_WHAT IS EXPECTED_
Please turn the part of the records that opens with the line containing "и размер объектов" and closes with the line containing "Для этого переключите" into a JSON list of strings, one string per line, leaving out blank lines.
+++
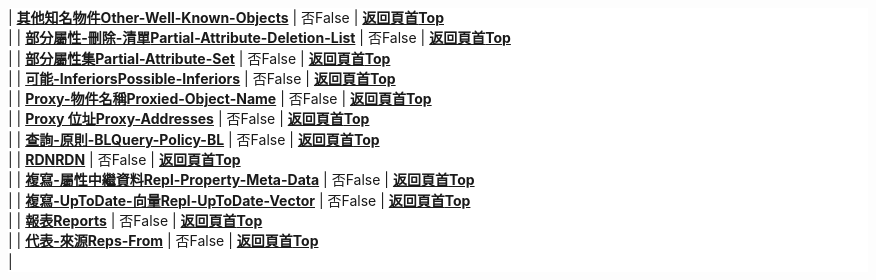 | [<span data-ttu-id="87a85-331">**其他知名物件**</span><span class="sxs-lookup"><span data-stu-id="87a85-331">**Other-Well-Known-Objects**</span></span>](a-otherwellknownobjects.md)                 | <span data-ttu-id="87a85-332">否</span><span class="sxs-lookup"><span data-stu-id="87a85-332">False</span></span>     | [<span data-ttu-id="87a85-333">**返回頁首**</span><span class="sxs-lookup"><span data-stu-id="87a85-333">**Top**</span></span>](c-top.md)<br/>                   |
| [<span data-ttu-id="87a85-334">**部分屬性-刪除-清單**</span><span class="sxs-lookup"><span data-stu-id="87a85-334">**Partial-Attribute-Deletion-List**</span></span>](a-partialattributedeletionlist.md)   | <span data-ttu-id="87a85-335">否</span><span class="sxs-lookup"><span data-stu-id="87a85-335">False</span></span>     | [<span data-ttu-id="87a85-336">**返回頁首**</span><span class="sxs-lookup"><span data-stu-id="87a85-336">**Top**</span></span>](c-top.md)<br/>                   |
| [<span data-ttu-id="87a85-337">**部分屬性集**</span><span class="sxs-lookup"><span data-stu-id="87a85-337">**Partial-Attribute-Set**</span></span>](a-partialattributeset.md)                      | <span data-ttu-id="87a85-338">否</span><span class="sxs-lookup"><span data-stu-id="87a85-338">False</span></span>     | [<span data-ttu-id="87a85-339">**返回頁首**</span><span class="sxs-lookup"><span data-stu-id="87a85-339">**Top**</span></span>](c-top.md)<br/>                   |
| [<span data-ttu-id="87a85-340">**可能-Inferiors**</span><span class="sxs-lookup"><span data-stu-id="87a85-340">**Possible-Inferiors**</span></span>](a-possibleinferiors.md)                           | <span data-ttu-id="87a85-341">否</span><span class="sxs-lookup"><span data-stu-id="87a85-341">False</span></span>     | [<span data-ttu-id="87a85-342">**返回頁首**</span><span class="sxs-lookup"><span data-stu-id="87a85-342">**Top**</span></span>](c-top.md)<br/>                   |
| [<span data-ttu-id="87a85-343">**Proxy-物件名稱**</span><span class="sxs-lookup"><span data-stu-id="87a85-343">**Proxied-Object-Name**</span></span>](a-proxiedobjectname.md)                          | <span data-ttu-id="87a85-344">否</span><span class="sxs-lookup"><span data-stu-id="87a85-344">False</span></span>     | [<span data-ttu-id="87a85-345">**返回頁首**</span><span class="sxs-lookup"><span data-stu-id="87a85-345">**Top**</span></span>](c-top.md)<br/>                   |
| [<span data-ttu-id="87a85-346">**Proxy 位址**</span><span class="sxs-lookup"><span data-stu-id="87a85-346">**Proxy-Addresses**</span></span>](a-proxyaddresses.md)                                 | <span data-ttu-id="87a85-347">否</span><span class="sxs-lookup"><span data-stu-id="87a85-347">False</span></span>     | [<span data-ttu-id="87a85-348">**返回頁首**</span><span class="sxs-lookup"><span data-stu-id="87a85-348">**Top**</span></span>](c-top.md)<br/>                   |
| [<span data-ttu-id="87a85-349">**查詢-原則-BL**</span><span class="sxs-lookup"><span data-stu-id="87a85-349">**Query-Policy-BL**</span></span>](a-querypolicybl.md)                                  | <span data-ttu-id="87a85-350">否</span><span class="sxs-lookup"><span data-stu-id="87a85-350">False</span></span>     | [<span data-ttu-id="87a85-351">**返回頁首**</span><span class="sxs-lookup"><span data-stu-id="87a85-351">**Top**</span></span>](c-top.md)<br/>                   |
| [<span data-ttu-id="87a85-352">**RDN**</span><span class="sxs-lookup"><span data-stu-id="87a85-352">**RDN**</span></span>](a-name.md)                                                       | <span data-ttu-id="87a85-353">否</span><span class="sxs-lookup"><span data-stu-id="87a85-353">False</span></span>     | [<span data-ttu-id="87a85-354">**返回頁首**</span><span class="sxs-lookup"><span data-stu-id="87a85-354">**Top**</span></span>](c-top.md)<br/>                   |
| [<span data-ttu-id="87a85-355">**複寫-屬性中繼資料**</span><span class="sxs-lookup"><span data-stu-id="87a85-355">**Repl-Property-Meta-Data**</span></span>](a-replpropertymetadata.md)                   | <span data-ttu-id="87a85-356">否</span><span class="sxs-lookup"><span data-stu-id="87a85-356">False</span></span>     | [<span data-ttu-id="87a85-357">**返回頁首**</span><span class="sxs-lookup"><span data-stu-id="87a85-357">**Top**</span></span>](c-top.md)<br/>                   |
| [<span data-ttu-id="87a85-358">**複寫-UpToDate-向量**</span><span class="sxs-lookup"><span data-stu-id="87a85-358">**Repl-UpToDate-Vector**</span></span>](a-repluptodatevector.md)                        | <span data-ttu-id="87a85-359">否</span><span class="sxs-lookup"><span data-stu-id="87a85-359">False</span></span>     | [<span data-ttu-id="87a85-360">**返回頁首**</span><span class="sxs-lookup"><span data-stu-id="87a85-360">**Top**</span></span>](c-top.md)<br/>                   |
| [<span data-ttu-id="87a85-361">**報表**</span><span class="sxs-lookup"><span data-stu-id="87a85-361">**Reports**</span></span>](a-directreports.md)                                          | <span data-ttu-id="87a85-362">否</span><span class="sxs-lookup"><span data-stu-id="87a85-362">False</span></span>     | [<span data-ttu-id="87a85-363">**返回頁首**</span><span class="sxs-lookup"><span data-stu-id="87a85-363">**Top**</span></span>](c-top.md)<br/>                   |
| [<span data-ttu-id="87a85-364">**代表-來源**</span><span class="sxs-lookup"><span data-stu-id="87a85-364">**Reps-From**</span></span>](a-repsfrom.md)                                             | <span data-ttu-id="87a85-365">否</span><span class="sxs-lookup"><span data-stu-id="87a85-365">False</span></span>     | [<span data-ttu-id="87a85-366">**返回頁首**</span><span class="sxs-lookup"><span data-stu-id="87a85-366">**Top**</span></span>](c-top.md)<br/>                   |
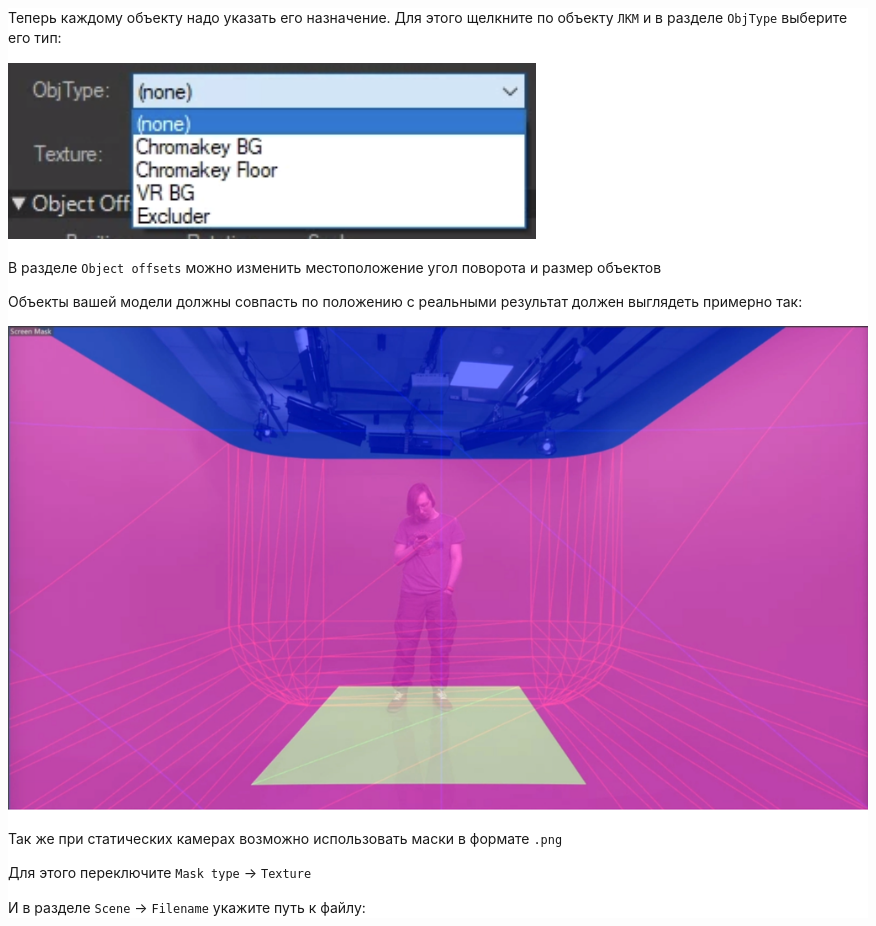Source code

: Теперь каждому объекту надо указать его назначение.
Для этого щелкните по объекту `ЛКМ` и в разделе `ObjType` выберите его тип:

![](../images/image135.png)

В разделе `Object offsets` можно изменить местоположение угол поворота и размер объектов

Объекты вашей модели должны совпасть по положению с реальными результат должен выглядеть примерно так:

![](../images/image63.png)

Так же при статических камерах возможно использовать маски в формате `.png`

Для этого переключите `Mask type` -> `Texture`

И в разделе `Scene` -> `Filename` укажите путь к файлу:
+++
_RESPONSE_
[
  "В разделе `Object offsets` можно изменить местоположение угол поворота и размер объектов",
  "Объекты вашей модели должны совпасть по положению с реальными результат должен выглядеть примерно так:",
  "![](../images/image63.png)",
  "Так же при статических камерах возможно использовать маски в формате `.png`",
  "Для этого переключите `Mask type` -> `Texture`"
]